ТЕКСТ ДЛЯ АНАЛИЗА:
Бибул якобы сам принес ему, Веттию, кинжал — как будто в Риме было так трудно раздобыть кинжал, что Бибулу пришлось взять на себя эту заботу.

Веттия освистали и отправили в тюрьму.

На другой день его обнаружили удавленным; это было настолько на руку Цезарю, что, по правде сказать, если бы в упрек ему не ставили в том числе и его чрезмерную доброту, можно было бы подумать, что он имел какое-то отношение к этому самоубийству, случившемуся так кстати.

Так что ему следовало любым способом удалиться из Рима и укрыться в этой великолепной проконсульской провинции, чьи границы находились всего лишь в пятидесяти лигах от Рима.

Впрочем, ему нельзя было терять время.

В тот момент, когда он готовился уехать, обвинитель готовился изобличить его.


«О, — восклицает Мишле, — хотел бы я увидеть в тот час это бесцветное и бледное лицо, преждевременно увядшее от римского разврата, хотел бы я увидеть этого хрупкого эпилептика, во главе своих легионов шагающего под галльскими дождями, вплавь преодолевающего наши реки или едущего верхом между дорожными носилками, где сидят его писцы, и диктующего одновременно по четыре, по шесть писем; из глубин Бельгии сотрясающего Рим, истребляющего на своем пути два миллиона человек и покоряющего за десять лет Галлию, Рейн и Северный океан!»[59]


Да, это было бы любопытно увидеть, ибо ничто в Цезаре такого не предвещало.

СОБРАННЫЕ ДАННЫЕ:
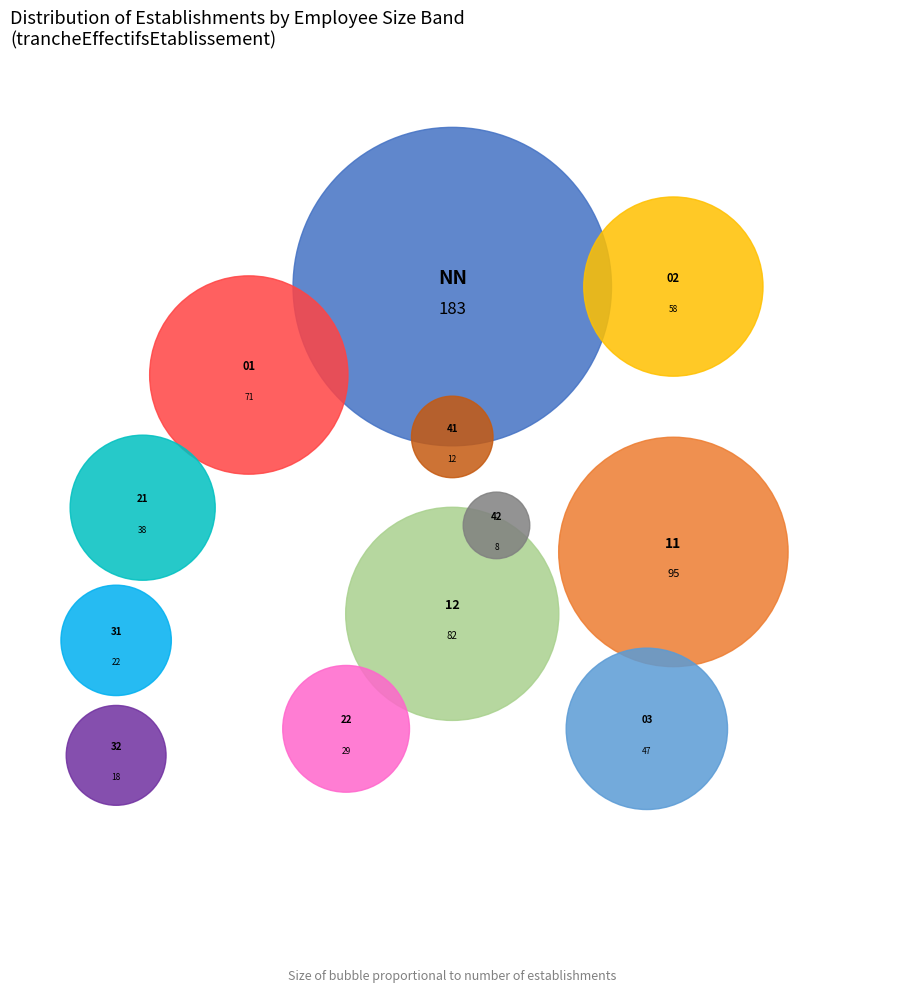

To the nearest percent, what is the difference between the 03 and 02 slice percentages?

2%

ЗАДАНИЕ A:
Определите, согласуются ли с отрывком о Цезаре следующие утверждения, и для каждого ответьте «да» или «нет», приведя точную решающую цитату: (i) Веттия освистали и отправили в тюрьму; (ii) границы проконсульской провинции находились в ста лигах от Рима; (iii) по словам Мишле, Цезарь покорил Галлию, Рейн и Северный океан за десять лет.
ЗАДАНИЕ B:
Подхватите приведенный выше отрывок о Цезаре и напишите его продолжение, начиная сразу после последнего предложения.

ПИСЬМЕННЫЙ ОТВЕТ A:
(i) Да: «Веттия освистали и отправили в тюрьму».
(ii) Нет: «чьи границы находились всего лишь в пятидесяти лигах от Рима».
(iii) Да: «покоряющего за десять лет Галлию, Рейн и Северный океан».

ПИСЬМЕННЫЙ ОТВЕТ B:
Хотите знать, как Катулл, любовник сестры Клодия, жены Метелла Целера, которую он называл своей Лесбией в память об оргиях лесбийки Сафо, хотите знать, как Катулл отзывается о нем незадолго до его отъезда?

Правда, по его возвращении он будет отзываться о нем нисколько не лучше.

Так вот, повторяю, хотите знать, как он отзывается о нем?


IN CAESAREM.[60]

Меньше всего я стремлюсь тебе быть по сердцу, Цезарь:

Что мне, белый ли ты, черный ли ты человек?

IN CAESARIS CINAEDOS.[61]

[Cinaedos — это «любимчики».]

Голова у Отона с черепочек;

Ляжки моет Герей, но по-мужицки;

Воздух портит Либон при всех неслышно, —

Ты и сам бы от них отворотился,

И Суффиций, в котле вареный дважды,

Будешь вновь на мои сердиться ямбы

Недостойные, первый полководец?

IN MAMURRAM ET CAESAREM.[62]

Славно два подлеца развратных спелись, —

Хлыщ Мамурра и любострастник Цезарь!

Что ж дивиться? Обоих тоги в пятнах —

Тот в столичной грязи, а тот в формийской.

Пятна накрепко въелись, их не смоешь.

Хворь одна у двоих: они двояшки.

Спят в постельке одной. Учены оба!

В каждом поровну тать и соблазнитель,

На девчонок идут единым строем.

Славно два подлеца развратных спелись![63]

Между тем именно подобными виршами провожали в дорогу покорителя галлов.

Следует признать, что Цезарь вполне заслуживал этих прилюдных оскорблений, на которые и не думал сердиться.

Бибул все то время, пока он исполнял должность консула, в своих указах именовал Цезаря не иначе, как вифинской царицей.

Он говорил, что, полюбив царя, Цезарь полюбил после этого и царскую власть.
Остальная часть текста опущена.